### Source material

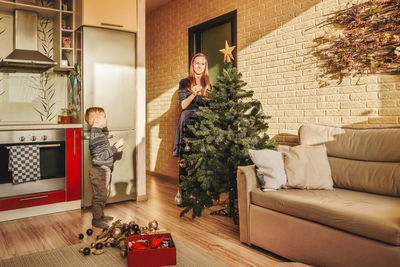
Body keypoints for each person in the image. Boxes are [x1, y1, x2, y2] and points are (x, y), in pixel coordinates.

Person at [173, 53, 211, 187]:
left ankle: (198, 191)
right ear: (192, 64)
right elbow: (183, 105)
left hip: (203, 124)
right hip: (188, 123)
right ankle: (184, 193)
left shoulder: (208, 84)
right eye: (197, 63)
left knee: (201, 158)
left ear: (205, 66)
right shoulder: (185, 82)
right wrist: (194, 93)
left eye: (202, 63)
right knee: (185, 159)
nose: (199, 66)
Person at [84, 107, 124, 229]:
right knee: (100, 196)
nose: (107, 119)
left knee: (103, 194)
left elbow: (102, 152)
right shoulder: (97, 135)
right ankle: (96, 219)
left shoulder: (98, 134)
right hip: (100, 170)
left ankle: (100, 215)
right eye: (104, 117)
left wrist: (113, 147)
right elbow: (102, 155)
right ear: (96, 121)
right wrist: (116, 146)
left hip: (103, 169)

--

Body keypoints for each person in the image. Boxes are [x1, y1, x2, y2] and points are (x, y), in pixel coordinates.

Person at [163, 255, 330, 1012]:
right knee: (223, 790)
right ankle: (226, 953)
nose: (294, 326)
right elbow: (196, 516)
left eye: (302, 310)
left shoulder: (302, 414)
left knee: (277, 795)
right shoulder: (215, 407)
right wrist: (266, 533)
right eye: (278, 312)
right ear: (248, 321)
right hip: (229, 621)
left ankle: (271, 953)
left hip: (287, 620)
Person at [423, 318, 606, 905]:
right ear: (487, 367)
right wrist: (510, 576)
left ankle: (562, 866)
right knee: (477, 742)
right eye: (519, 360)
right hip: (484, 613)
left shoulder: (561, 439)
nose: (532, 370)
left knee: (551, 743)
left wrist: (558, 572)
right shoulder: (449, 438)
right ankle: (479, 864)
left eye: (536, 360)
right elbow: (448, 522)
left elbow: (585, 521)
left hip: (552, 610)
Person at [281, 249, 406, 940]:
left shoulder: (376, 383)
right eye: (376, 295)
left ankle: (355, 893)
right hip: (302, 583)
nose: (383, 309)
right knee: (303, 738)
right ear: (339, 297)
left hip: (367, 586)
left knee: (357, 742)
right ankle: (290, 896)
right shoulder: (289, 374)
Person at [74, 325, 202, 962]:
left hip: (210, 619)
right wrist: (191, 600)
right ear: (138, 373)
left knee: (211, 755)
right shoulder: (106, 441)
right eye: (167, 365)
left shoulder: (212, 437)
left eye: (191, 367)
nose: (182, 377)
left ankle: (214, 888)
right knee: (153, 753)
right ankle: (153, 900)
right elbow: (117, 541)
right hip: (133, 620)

### Task objective
Your answer must be the lines above from the one containing "right eye: (167, 365)" to the one containing "right hip: (133, 620)", both included, restated word for word.

### Answer box
right eye: (167, 365)
left shoulder: (212, 437)
left eye: (191, 367)
nose: (182, 377)
left ankle: (214, 888)
right knee: (153, 753)
right ankle: (153, 900)
right elbow: (117, 541)
right hip: (133, 620)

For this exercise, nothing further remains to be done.